**TASK ITEM:**
I'd like the entries that follow repeated exactly, with the pictures left out.
(SOURCE INFORMATION begins)
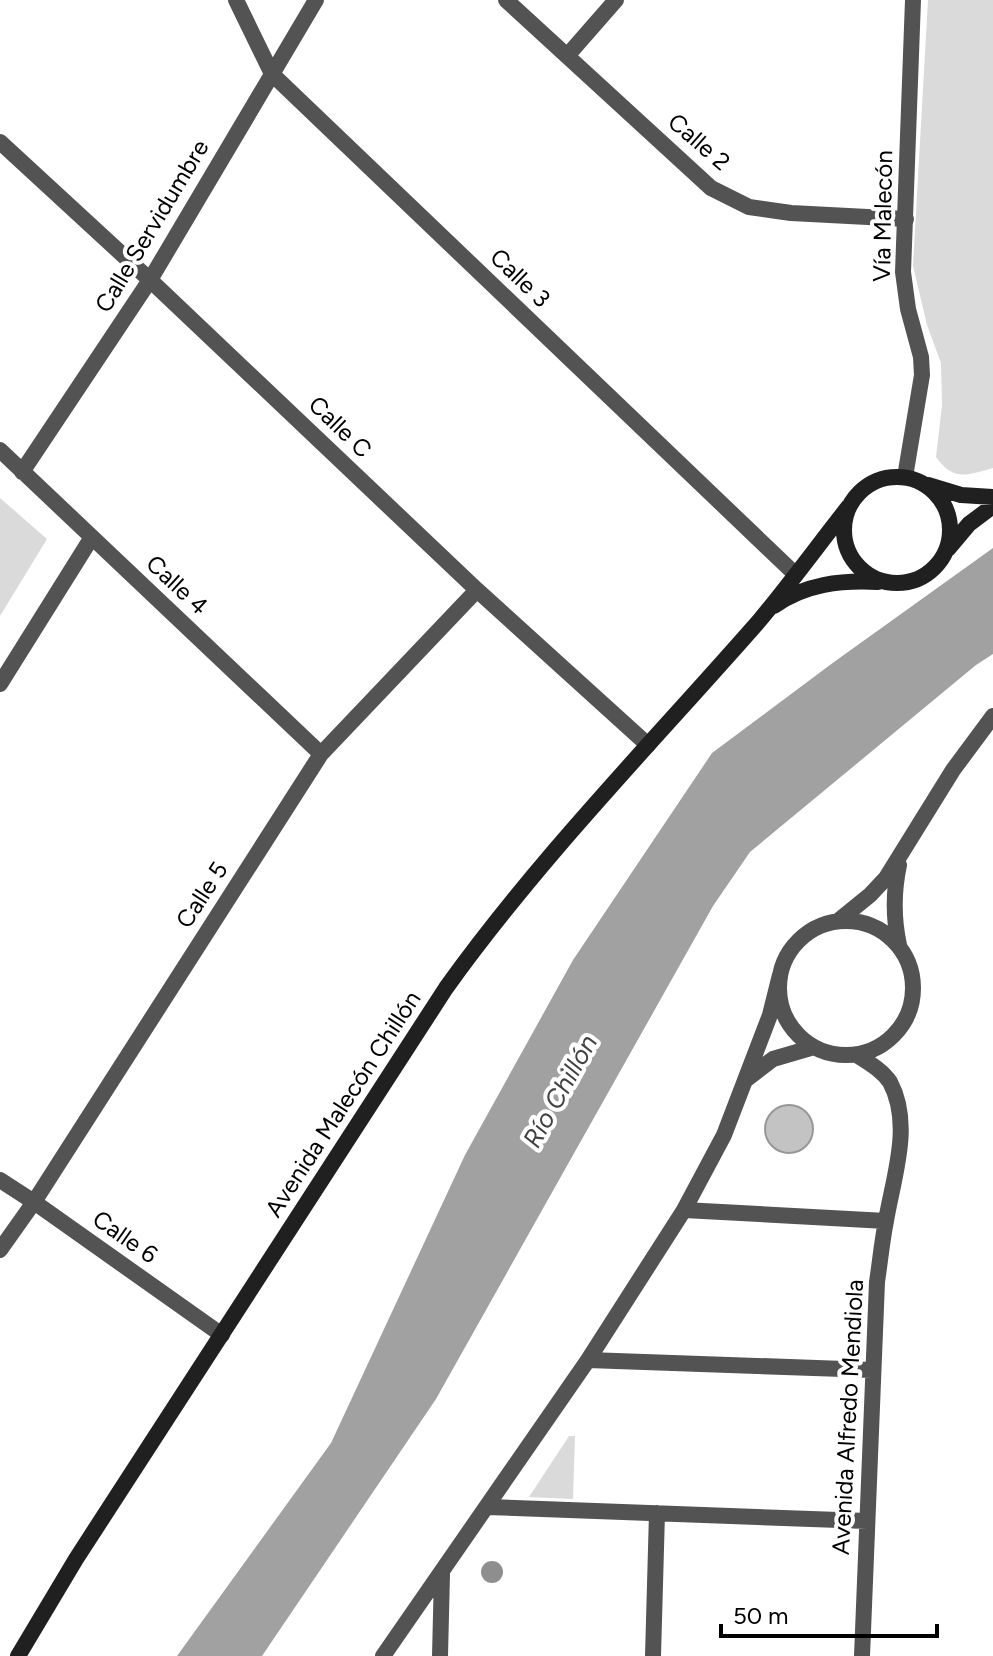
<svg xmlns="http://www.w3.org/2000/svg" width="993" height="1656" font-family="Figtree,sans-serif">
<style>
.green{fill:#dadada}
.water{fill:#a1a1a1}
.building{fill:#c3c3c3;stroke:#979797;stroke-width:2}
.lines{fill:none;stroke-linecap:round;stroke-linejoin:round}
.minor{stroke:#535353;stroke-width:16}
.tertiary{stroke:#535353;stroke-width:16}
.secondary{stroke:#202020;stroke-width:16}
.tree{fill:#8e8e8e}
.labels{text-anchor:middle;stroke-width:8;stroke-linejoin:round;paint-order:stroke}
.street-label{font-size:24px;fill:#000;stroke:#fff}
.water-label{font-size:26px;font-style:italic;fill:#424242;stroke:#fff}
</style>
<rect width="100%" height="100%" fill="#fff"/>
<!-- green -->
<path class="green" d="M928,0h65v468c-26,7 -39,14 -57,-11l6,-52 -1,-42 -14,-38 -14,-59z
M0,498l47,41 -47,77z
M569,1436h6l-2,63 -44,-2z"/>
<!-- water -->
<path class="water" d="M993,548v106l-17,11 -226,187 -37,54 -277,493 -174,257h-85l154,-213 134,-288 108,-195 139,-207 122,-91z"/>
<!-- building -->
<path class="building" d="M765 1129a24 24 0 1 1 48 0a24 24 0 1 1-48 0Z"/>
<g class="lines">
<!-- minor -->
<path class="minor" d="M236,0l36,74 523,500
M506,0l205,188 38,19 42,6 115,6
M567,56l49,-56
M0,142l150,138 327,310 171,155
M0,450l321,304
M22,472l128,-192 166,-280
M0,684l92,-147
M779 988a67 67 0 1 1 134 0a67 67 0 1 1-134 0Z
M838,921l32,-26 16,-17 67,-108 40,-54
M899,945c-6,-28 -6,-52 0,-80
M857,1055c12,8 25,15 33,27 23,43 3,96 -4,139 -4,20 -6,41 -9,61l-15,374
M747,1079l26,-20 41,-12
M684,1210l202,11
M0,1250l34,-48 287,-448 156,-164
M588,1360l284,10
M487,1507l380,14
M383,1656l205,-296 96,-150 40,-75 46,-120 10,-40
M440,1656l2,-82
M653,1656l4,-143"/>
<!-- tertiary -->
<path class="tertiary" d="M905,477l17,-102 -1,-18 -13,-48 -5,-37 10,-272
M0,1180l34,22 188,133"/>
<!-- secondary -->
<path class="secondary" d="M844 530a53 53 0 1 1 106 0a53 53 0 1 1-106 0Z
M928,485l33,10 32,2
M948,549l21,-25 24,-18
M774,606c31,-22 67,-26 104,-24
M18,1656l58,-97 370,-571c94,-131 207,-246 313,-367 31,-37 60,-77 90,-115"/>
</g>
<!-- trees -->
<circle class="tree" cx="492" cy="1572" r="11"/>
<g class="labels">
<!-- street labels -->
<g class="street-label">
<text transform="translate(699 142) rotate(41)" y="8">Calle 2</text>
<text transform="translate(883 216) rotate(-89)" y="8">Vía Malecón</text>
<text transform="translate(152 226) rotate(-59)" y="8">Calle Servidumbre</text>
<text transform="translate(520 278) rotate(44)" y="8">Calle 3</text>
<text transform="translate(340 427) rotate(44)" y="8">Calle C</text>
<text transform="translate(177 585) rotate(43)" y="8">Calle 4</text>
<text transform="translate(202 895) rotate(-57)" y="8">Calle 5</text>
<text transform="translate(343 1104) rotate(-57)" y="8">Avenida Malecón Chillón</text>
<text transform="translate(125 1237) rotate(35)" y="8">Calle 6</text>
<text transform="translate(848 1417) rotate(-87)" y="8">Avenida Alfredo Mendiola</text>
</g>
<!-- water labels -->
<g class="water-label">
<text transform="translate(560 1091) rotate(-61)" y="9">Río Chillón</text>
</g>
</g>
<!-- scale -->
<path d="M721 1624v12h216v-12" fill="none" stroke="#000000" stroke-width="4"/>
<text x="733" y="1624" font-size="24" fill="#000000" stroke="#ffffff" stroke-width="6" paint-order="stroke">50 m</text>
</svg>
(SOURCE INFORMATION ends)
**EXERCISE SOLUTION:**
<svg xmlns="http://www.w3.org/2000/svg" width="993" height="1656" font-family="Figtree,sans-serif">
<style>
.green{fill:#dadada}
.water{fill:#a1a1a1}
.building{fill:#c3c3c3;stroke:#979797;stroke-width:2}
.lines{fill:none;stroke-linecap:round;stroke-linejoin:round}
.minor{stroke:#535353;stroke-width:16}
.tertiary{stroke:#535353;stroke-width:16}
.secondary{stroke:#202020;stroke-width:16}
.tree{fill:#8e8e8e}
.labels{text-anchor:middle;stroke-width:8;stroke-linejoin:round;paint-order:stroke}
.street-label{font-size:24px;fill:#000;stroke:#fff}
.water-label{font-size:26px;font-style:italic;fill:#424242;stroke:#fff}
</style>
<rect width="100%" height="100%" fill="#fff"/>
<!-- green -->
<path class="green" d="M928,0h65v468c-26,7 -39,14 -57,-11l6,-52 -1,-42 -14,-38 -14,-59z
M0,498l47,41 -47,77z
M569,1436h6l-2,63 -44,-2z"/>
<!-- water -->
<path class="water" d="M993,548v106l-17,11 -226,187 -37,54 -277,493 -174,257h-85l154,-213 134,-288 108,-195 139,-207 122,-91z"/>
<!-- building -->
<path class="building" d="M765 1129a24 24 0 1 1 48 0a24 24 0 1 1-48 0Z"/>
<g class="lines">
<!-- minor -->
<path class="minor" d="M236,0l36,74 523,500
M506,0l205,188 38,19 42,6 115,6
M567,56l49,-56
M0,142l150,138 327,310 171,155
M0,450l321,304
M22,472l128,-192 166,-280
M0,684l92,-147
M779 988a67 67 0 1 1 134 0a67 67 0 1 1-134 0Z
M838,921l32,-26 16,-17 67,-108 40,-54
M899,945c-6,-28 -6,-52 0,-80
M857,1055c12,8 25,15 33,27 23,43 3,96 -4,139 -4,20 -6,41 -9,61l-15,374
M747,1079l26,-20 41,-12
M684,1210l202,11
M0,1250l34,-48 287,-448 156,-164
M588,1360l284,10
M487,1507l380,14
M383,1656l205,-296 96,-150 40,-75 46,-120 10,-40
M440,1656l2,-82
M653,1656l4,-143"/>
<!-- tertiary -->
<path class="tertiary" d="M905,477l17,-102 -1,-18 -13,-48 -5,-37 10,-272
M0,1180l34,22 188,133"/>
<!-- secondary -->
<path class="secondary" d="M844 530a53 53 0 1 1 106 0a53 53 0 1 1-106 0Z
M928,485l33,10 32,2
M948,549l21,-25 24,-18
M774,606c31,-22 67,-26 104,-24
M18,1656l58,-97 370,-571c94,-131 207,-246 313,-367 31,-37 60,-77 90,-115"/>
</g>
<!-- trees -->
<circle class="tree" cx="492" cy="1572" r="11"/>
<g class="labels">
<!-- street labels -->
<g class="street-label">
<text transform="translate(699 142) rotate(41)" y="8">Calle 2</text>
<text transform="translate(883 216) rotate(-89)" y="8">Vía Malecón</text>
<text transform="translate(152 226) rotate(-59)" y="8">Calle Servidumbre</text>
<text transform="translate(520 278) rotate(44)" y="8">Calle 3</text>
<text transform="translate(340 427) rotate(44)" y="8">Calle C</text>
<text transform="translate(177 585) rotate(43)" y="8">Calle 4</text>
<text transform="translate(202 895) rotate(-57)" y="8">Calle 5</text>
<text transform="translate(343 1104) rotate(-57)" y="8">Avenida Malecón Chillón</text>
<text transform="translate(125 1237) rotate(35)" y="8">Calle 6</text>
<text transform="translate(848 1417) rotate(-87)" y="8">Avenida Alfredo Mendiola</text>
</g>
<!-- water labels -->
<g class="water-label">
<text transform="translate(560 1091) rotate(-61)" y="9">Río Chillón</text>
</g>
</g>
<!-- scale -->
<path d="M721 1624v12h216v-12" fill="none" stroke="#000000" stroke-width="4"/>
<text x="733" y="1624" font-size="24" fill="#000000" stroke="#ffffff" stroke-width="6" paint-order="stroke">50 m</text>
</svg>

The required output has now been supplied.